[Collected data]
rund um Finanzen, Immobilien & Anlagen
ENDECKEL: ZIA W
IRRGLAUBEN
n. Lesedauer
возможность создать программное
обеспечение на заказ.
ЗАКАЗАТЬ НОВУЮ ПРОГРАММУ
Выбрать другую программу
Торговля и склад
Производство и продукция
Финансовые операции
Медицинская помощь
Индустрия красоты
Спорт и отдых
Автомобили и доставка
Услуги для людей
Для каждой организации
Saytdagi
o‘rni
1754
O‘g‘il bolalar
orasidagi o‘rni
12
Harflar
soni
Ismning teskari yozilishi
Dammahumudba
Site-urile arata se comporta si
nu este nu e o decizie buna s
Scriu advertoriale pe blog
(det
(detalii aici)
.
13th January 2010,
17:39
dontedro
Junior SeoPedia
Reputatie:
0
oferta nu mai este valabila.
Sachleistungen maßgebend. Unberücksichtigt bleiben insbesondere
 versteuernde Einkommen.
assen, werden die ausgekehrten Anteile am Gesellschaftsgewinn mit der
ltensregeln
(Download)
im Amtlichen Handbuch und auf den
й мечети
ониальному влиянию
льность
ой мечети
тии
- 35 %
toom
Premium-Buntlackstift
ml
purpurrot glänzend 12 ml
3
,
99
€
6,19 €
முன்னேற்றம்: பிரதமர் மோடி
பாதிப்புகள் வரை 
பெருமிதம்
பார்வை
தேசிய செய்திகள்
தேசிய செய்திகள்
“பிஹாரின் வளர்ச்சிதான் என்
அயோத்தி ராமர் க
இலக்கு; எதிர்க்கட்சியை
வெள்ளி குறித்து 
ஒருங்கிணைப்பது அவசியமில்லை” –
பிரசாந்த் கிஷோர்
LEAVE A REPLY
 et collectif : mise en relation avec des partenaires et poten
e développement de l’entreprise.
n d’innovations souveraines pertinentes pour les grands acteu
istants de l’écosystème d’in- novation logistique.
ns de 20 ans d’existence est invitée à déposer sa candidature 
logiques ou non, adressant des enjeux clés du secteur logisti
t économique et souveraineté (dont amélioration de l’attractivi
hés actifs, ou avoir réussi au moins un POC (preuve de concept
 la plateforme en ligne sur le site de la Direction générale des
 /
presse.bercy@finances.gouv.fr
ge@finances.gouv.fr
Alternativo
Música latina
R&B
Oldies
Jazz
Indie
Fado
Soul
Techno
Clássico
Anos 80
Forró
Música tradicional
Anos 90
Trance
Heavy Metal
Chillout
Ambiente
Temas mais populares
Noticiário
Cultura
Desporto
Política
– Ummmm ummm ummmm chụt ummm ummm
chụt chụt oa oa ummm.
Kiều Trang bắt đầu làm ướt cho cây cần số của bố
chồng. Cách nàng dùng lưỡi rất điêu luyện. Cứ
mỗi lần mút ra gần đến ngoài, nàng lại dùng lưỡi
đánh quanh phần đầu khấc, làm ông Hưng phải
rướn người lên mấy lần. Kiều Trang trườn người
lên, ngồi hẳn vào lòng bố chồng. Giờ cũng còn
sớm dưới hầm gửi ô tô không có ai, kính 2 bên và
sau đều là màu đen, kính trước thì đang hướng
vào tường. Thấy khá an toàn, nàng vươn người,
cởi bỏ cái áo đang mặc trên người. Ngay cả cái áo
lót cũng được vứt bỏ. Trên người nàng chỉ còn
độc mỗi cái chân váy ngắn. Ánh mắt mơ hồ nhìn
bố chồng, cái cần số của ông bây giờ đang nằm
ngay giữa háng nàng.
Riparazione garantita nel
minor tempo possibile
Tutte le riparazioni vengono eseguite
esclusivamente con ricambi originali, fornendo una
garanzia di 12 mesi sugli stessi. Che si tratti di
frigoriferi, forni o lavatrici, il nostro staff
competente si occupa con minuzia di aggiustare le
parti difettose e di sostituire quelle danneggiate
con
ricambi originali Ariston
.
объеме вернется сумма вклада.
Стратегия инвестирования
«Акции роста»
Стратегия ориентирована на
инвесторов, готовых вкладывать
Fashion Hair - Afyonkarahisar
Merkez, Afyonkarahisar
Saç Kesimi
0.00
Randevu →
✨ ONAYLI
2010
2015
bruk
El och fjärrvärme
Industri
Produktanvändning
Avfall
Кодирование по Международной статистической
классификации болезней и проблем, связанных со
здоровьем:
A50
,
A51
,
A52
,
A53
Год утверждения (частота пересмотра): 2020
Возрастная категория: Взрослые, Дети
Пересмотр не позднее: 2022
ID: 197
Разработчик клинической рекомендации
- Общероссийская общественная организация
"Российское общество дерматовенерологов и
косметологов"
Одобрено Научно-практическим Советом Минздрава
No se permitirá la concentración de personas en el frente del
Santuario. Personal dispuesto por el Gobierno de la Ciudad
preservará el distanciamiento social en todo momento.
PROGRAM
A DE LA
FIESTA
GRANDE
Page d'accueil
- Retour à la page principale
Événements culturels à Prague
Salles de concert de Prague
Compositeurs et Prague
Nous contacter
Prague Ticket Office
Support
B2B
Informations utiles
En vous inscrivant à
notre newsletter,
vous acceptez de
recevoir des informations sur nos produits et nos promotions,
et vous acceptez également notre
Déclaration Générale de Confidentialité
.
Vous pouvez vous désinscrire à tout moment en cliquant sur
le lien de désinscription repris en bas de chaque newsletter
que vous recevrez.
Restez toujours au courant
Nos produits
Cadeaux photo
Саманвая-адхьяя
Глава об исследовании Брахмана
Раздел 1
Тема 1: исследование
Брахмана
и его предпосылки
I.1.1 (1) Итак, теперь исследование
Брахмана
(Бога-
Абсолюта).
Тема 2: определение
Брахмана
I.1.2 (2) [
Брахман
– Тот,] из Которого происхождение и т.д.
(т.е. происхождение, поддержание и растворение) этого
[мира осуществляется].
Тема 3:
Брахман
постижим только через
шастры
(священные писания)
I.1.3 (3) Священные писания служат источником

* **Directive**
Copy out the data again word for word, from its very first line through the line containing "chụt chụt oa oa ummm.", including that line.

* **Response for this exercise**
rund um Finanzen, Immobilien & Anlagen
ENDECKEL: ZIA W
IRRGLAUBEN
n. Lesedauer
возможность создать программное
обеспечение на заказ.
ЗАКАЗАТЬ НОВУЮ ПРОГРАММУ
Выбрать другую программу
Торговля и склад
Производство и продукция
Финансовые операции
Медицинская помощь
Индустрия красоты
Спорт и отдых
Автомобили и доставка
Услуги для людей
Для каждой организации
Saytdagi
o‘rni
1754
O‘g‘il bolalar
orasidagi o‘rni
12
Harflar
soni
Ismning teskari yozilishi
Dammahumudba
Site-urile arata se comporta si
nu este nu e o decizie buna s
Scriu advertoriale pe blog
(det
(detalii aici)
.
13th January 2010,
17:39
dontedro
Junior SeoPedia
Reputatie:
0
oferta nu mai este valabila.
Sachleistungen maßgebend. Unberücksichtigt bleiben insbesondere
 versteuernde Einkommen.
assen, werden die ausgekehrten Anteile am Gesellschaftsgewinn mit der
ltensregeln
(Download)
im Amtlichen Handbuch und auf den
й мечети
ониальному влиянию
льность
ой мечети
тии
- 35 %
toom
Premium-Buntlackstift
ml
purpurrot glänzend 12 ml
3
,
99
€
6,19 €
முன்னேற்றம்: பிரதமர் மோடி
பாதிப்புகள் வரை 
பெருமிதம்
பார்வை
தேசிய செய்திகள்
தேசிய செய்திகள்
“பிஹாரின் வளர்ச்சிதான் என்
அயோத்தி ராமர் க
இலக்கு; எதிர்க்கட்சியை
வெள்ளி குறித்து 
ஒருங்கிணைப்பது அவசியமில்லை” –
பிரசாந்த் கிஷோர்
LEAVE A REPLY
 et collectif : mise en relation avec des partenaires et poten
e développement de l’entreprise.
n d’innovations souveraines pertinentes pour les grands acteu
istants de l’écosystème d’in- novation logistique.
ns de 20 ans d’existence est invitée à déposer sa candidature 
logiques ou non, adressant des enjeux clés du secteur logisti
t économique et souveraineté (dont amélioration de l’attractivi
hés actifs, ou avoir réussi au moins un POC (preuve de concept
 la plateforme en ligne sur le site de la Direction générale des
 /
presse.bercy@finances.gouv.fr
ge@finances.gouv.fr
Alternativo
Música latina
R&B
Oldies
Jazz
Indie
Fado
Soul
Techno
Clássico
Anos 80
Forró
Música tradicional
Anos 90
Trance
Heavy Metal
Chillout
Ambiente
Temas mais populares
Noticiário
Cultura
Desporto
Política
– Ummmm ummm ummmm chụt ummm ummm
chụt chụt oa oa ummm.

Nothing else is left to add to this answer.